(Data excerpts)
******
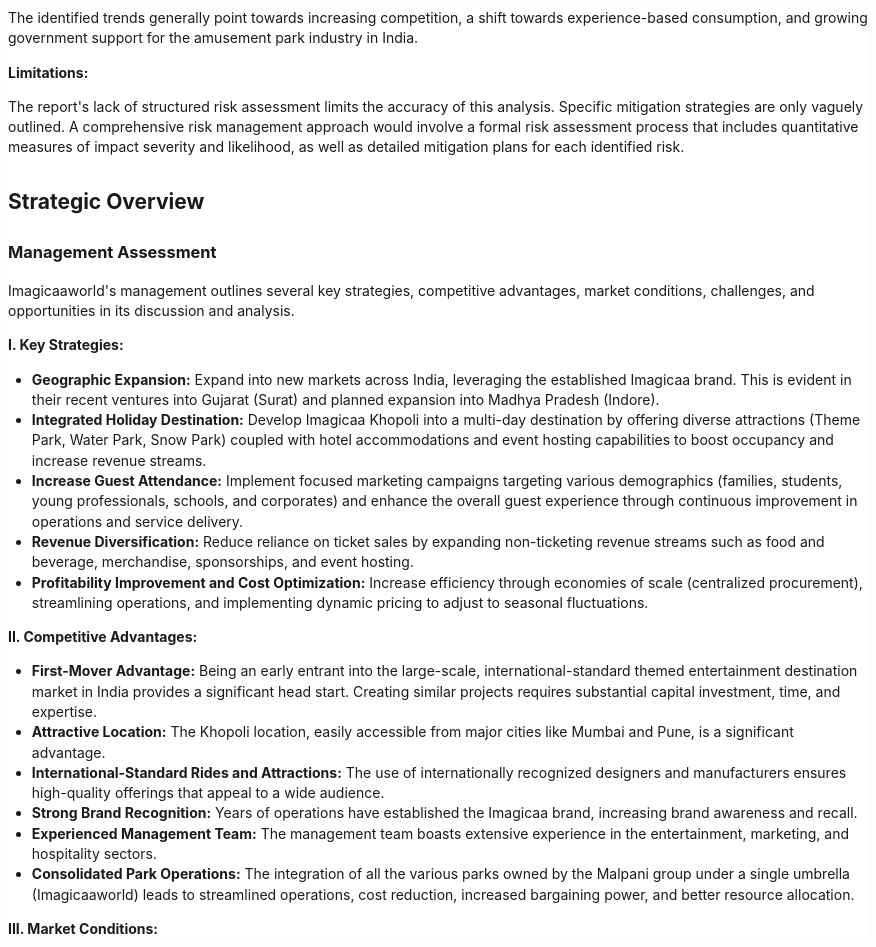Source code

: 
The identified trends generally point towards increasing competition, a shift towards experience-based consumption, and growing government support for the amusement park industry in India.


**Limitations:**

The  report's  lack  of  structured  risk  assessment  limits  the  accuracy  of  this  analysis.  Specific  mitigation strategies are only vaguely outlined.  A comprehensive risk management approach would involve a formal risk assessment process that includes quantitative measures of impact severity and likelihood, as well as detailed mitigation plans for each identified risk.



## Strategic Overview
### Management Assessment
Imagicaaworld's management outlines several key strategies, competitive advantages, market conditions, challenges, and opportunities in its discussion and analysis.

**I. Key Strategies:**

* **Geographic Expansion:**  Expand into new markets across India, leveraging the established Imagicaa brand.  This is evident in their recent ventures into Gujarat (Surat) and planned expansion into Madhya Pradesh (Indore).
* **Integrated Holiday Destination:**  Develop Imagicaa Khopoli into a multi-day destination by offering diverse attractions (Theme Park, Water Park, Snow Park) coupled with hotel accommodations and event hosting capabilities to boost occupancy and increase revenue streams.
* **Increase Guest Attendance:**  Implement focused marketing campaigns targeting various demographics (families, students, young professionals, schools, and corporates) and enhance the overall guest experience through continuous improvement in operations and service delivery.
* **Revenue Diversification:**  Reduce reliance on ticket sales by expanding non-ticketing revenue streams such as food and beverage, merchandise, sponsorships, and event hosting.
* **Profitability Improvement and Cost Optimization:**  Increase efficiency through economies of scale (centralized procurement), streamlining operations, and implementing dynamic pricing to adjust to seasonal fluctuations.

**II. Competitive Advantages:**

* **First-Mover Advantage:** Being an early entrant into the large-scale, international-standard themed entertainment destination market in India provides a significant head start.  Creating similar projects requires substantial capital investment, time, and expertise.
* **Attractive Location:** The Khopoli location, easily accessible from major cities like Mumbai and Pune, is a significant advantage.
* **International-Standard Rides and Attractions:**  The use of internationally recognized designers and manufacturers ensures high-quality offerings that appeal to a wide audience.
* **Strong Brand Recognition:**  Years of operations have established the Imagicaa brand, increasing brand awareness and recall.
* **Experienced Management Team:** The management team boasts extensive experience in the entertainment, marketing, and hospitality sectors.
* **Consolidated Park Operations:** The integration of all the various parks owned by the Malpani group under a single umbrella (Imagicaaworld) leads to streamlined operations, cost reduction, increased bargaining power, and better resource allocation.


**III. Market Conditions:**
******
● Task requirements
Rewrite the listing above as a Markdown table with two columns, "No." for the row number and "Line" for the text, skipping blank lines. Leave the pictures out of the table.

● Reply to the task
| No. | Line |
|---|---|
| 1 | Source code |
| 2 | :  |
| 3 | The identified trends generally point towards increasing competition, a shift towards experience-based consumption, and growing government support for the amusement park industry in India. |
| 4 | **Limitations:** |
| 5 | The  report's  lack  of  structured  risk  assessment  limits  the  accuracy  of  this  analysis.  Specific  mitigation strategies are only vaguely outlined.  A comprehensive risk management approach would involve a formal risk assessment process that includes quantitative measures of impact severity and likelihood, as well as detailed mitigation plans for each identified risk. |
| 6 | ## Strategic Overview |
| 7 | ### Management Assessment |
| 8 | Imagicaaworld's management outlines several key strategies, competitive advantages, market conditions, challenges, and opportunities in its discussion and analysis. |
| 9 | **I. Key Strategies:** |
| 10 | * **Geographic Expansion:**  Expand into new markets across India, leveraging the established Imagicaa brand.  This is evident in their recent ventures into Gujarat (Surat) and planned expansion into Madhya Pradesh (Indore). |
| 11 | * **Integrated Holiday Destination:**  Develop Imagicaa Khopoli into a multi-day destination by offering diverse attractions (Theme Park, Water Park, Snow Park) coupled with hotel accommodations and event hosting capabilities to boost occupancy and increase revenue streams. |
| 12 | * **Increase Guest Attendance:**  Implement focused marketing campaigns targeting various demographics (families, students, young professionals, schools, and corporates) and enhance the overall guest experience through continuous improvement in operations and service delivery. |
| 13 | * **Revenue Diversification:**  Reduce reliance on ticket sales by expanding non-ticketing revenue streams such as food and beverage, merchandise, sponsorships, and event hosting. |
| 14 | * **Profitability Improvement and Cost Optimization:**  Increase efficiency through economies of scale (centralized procurement), streamlining operations, and implementing dynamic pricing to adjust to seasonal fluctuations. |
| 15 | **II. Competitive Advantages:** |
| 16 | * **First-Mover Advantage:** Being an early entrant into the large-scale, international-standard themed entertainment destination market in India provides a significant head start.  Creating similar projects requires substantial capital investment, time, and expertise. |
| 17 | * **Attractive Location:** The Khopoli location, easily accessible from major cities like Mumbai and Pune, is a significant advantage. |
| 18 | * **International-Standard Rides and Attractions:**  The use of internationally recognized designers and manufacturers ensures high-quality offerings that appeal to a wide audience. |
| 19 | * **Strong Brand Recognition:**  Years of operations have established the Imagicaa brand, increasing brand awareness and recall. |
| 20 | * **Experienced Management Team:** The management team boasts extensive experience in the entertainment, marketing, and hospitality sectors. |
| 21 | * **Consolidated Park Operations:** The integration of all the various parks owned by the Malpani group under a single umbrella (Imagicaaworld) leads to streamlined operations, cost reduction, increased bargaining power, and better resource allocation. |
| 22 | **III. Market Conditions:** |